» **Seitenauszug**
▼▼▼
Mainzer Dänen – Bo Svensson und Arne Jacobsen – prägende Figuren der modernen Mainzer Stadtgeschichte

Was wäre die Stadt Mainz ohne seine Dänen? – Hä?! Wie ist denn das gemeint?

Nun, wir hätten wohl kein denkmalgeschütztes Rathaus, das die Architekturwelt fasziniert und international polarisiert. Außerdem wären die geliebten 05er womöglich bereits aus der Fußball-Bundesliga abgestiegen.

Bo Svensson | © 1. FSV Mainz 05

Im Januar 2021 befand sich der 1. FSV Mainz 05 in einer handfesten Krise und mit einer Hinrunden-Ausbeute von nur sechs Punkten spukte das Abstiegsgespenst in der Opel Arena (heute Mewa Arena). Um dieser Entwicklung entgegenzuwirken, holten die 05er Verantwortlichen Bo Svensson vom österreichischen Zweitligisten FC Liefering als neuen Chefcoach nach Mainz – kein Unbekannter. Der Däne hatte bereits als Spieler sieben Jahre in der rheinland-pfälzischen Landeshauptstadt verbracht und unter anderem unter Trainer Jürgen Klopp über 100 Spiele für die Rot-Weißen absolviert. Anschließend hospitierte er bei seinem Landsmann Kasper Hjulmand als Co-Trainer der ersten Mannschaft und trainierte im Anschluss verschiedene Jugendmannschaften im Mainzer Nachwuchsleistungszentrum.
▲▲▲
» **Extrahierte Daten**
▼▼▼
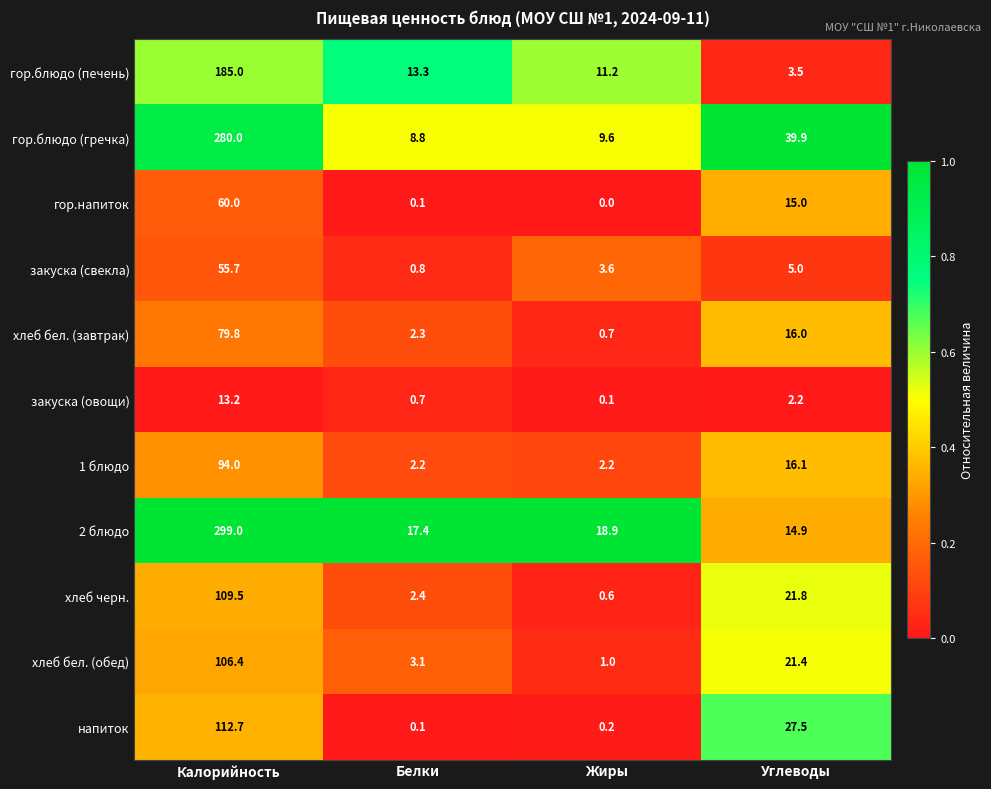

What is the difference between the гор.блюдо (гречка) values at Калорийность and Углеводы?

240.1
▲▲▲
▼▼▼
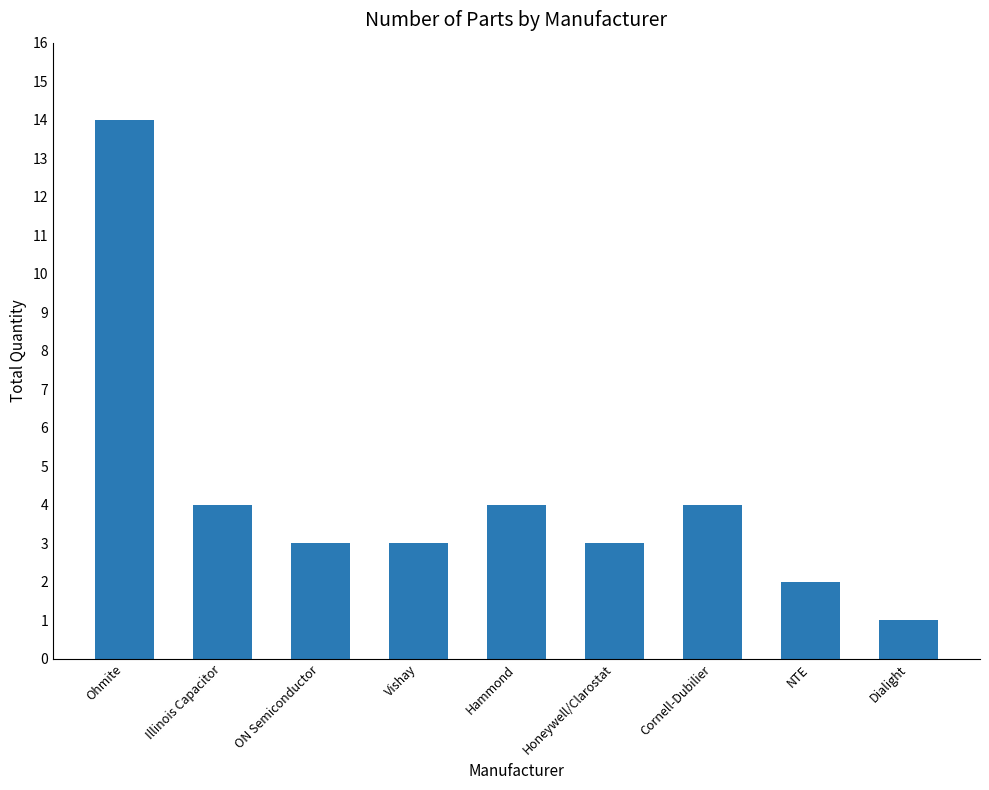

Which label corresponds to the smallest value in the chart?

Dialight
▲▲▲
» **Aufgaben**
A. Geben Sie den Text über die Mainzer Dänen von „Mainzer Dänen –“ bis einschließlich „der Fußball-Bundesliga abgestiegen.“ wortgetreu wieder.
B. Schreiben Sie den Text über die Mainzer Dänen im Anschluss an seinen letzten Satz weiter.

» **Lösungen**
A.
Mainzer Dänen – Bo Svensson und Arne Jacobsen – prägende Figuren der modernen Mainzer Stadtgeschichte

Was wäre die Stadt Mainz ohne seine Dänen? – Hä?! Wie ist denn das gemeint?

Nun, wir hätten wohl kein denkmalgeschütztes Rathaus, das die Architekturwelt fasziniert und international polarisiert. Außerdem wären die geliebten 05er womöglich bereits aus der Fußball-Bundesliga abgestiegen.

B.
Bo Svensson (li.), Jürgen Klopp (Mi.) | © 1. FSV Mainz 05

Auch während seiner Zeit in Österreich hatte Svensson seine Verwurzelung in Mainz nie aufgegeben; seine Familie lebte weiterhin hier und er pendelte regelmäßig aus Salzburg nach Rheinhessen. Daher war die Rückkehr des „Meenzer Bub“ an die alte Wirkungsstätte nur eine Frage der Zeit gewesen. Svensson, als Spieler bereits Publikumsliebling in Mainz, konnte schnell die Fanszene von sich begeistern und auch fußballerische Erfolge einfahren. Er avancierte zum „Architekt des Aufschwungs“. Der Klassenerhalt 2021 war schnell gesichert; seitdem etablierte sich die Mainzer Mannschaft im Tabellenmittelfeld und träumt zeitweise vom Europapokal. Eine Erfolgsgeschichte, die noch nicht zu Ende ist.

Ganz anders begann das Verhältnis von Arne Jacobsen und der Stadt Mainz. Geboren 1902 in Kopenhagen, erlernte er zunächst den Beruf des Steinmetzes und studierte anschließend Architektur in seiner Geburtsstadt.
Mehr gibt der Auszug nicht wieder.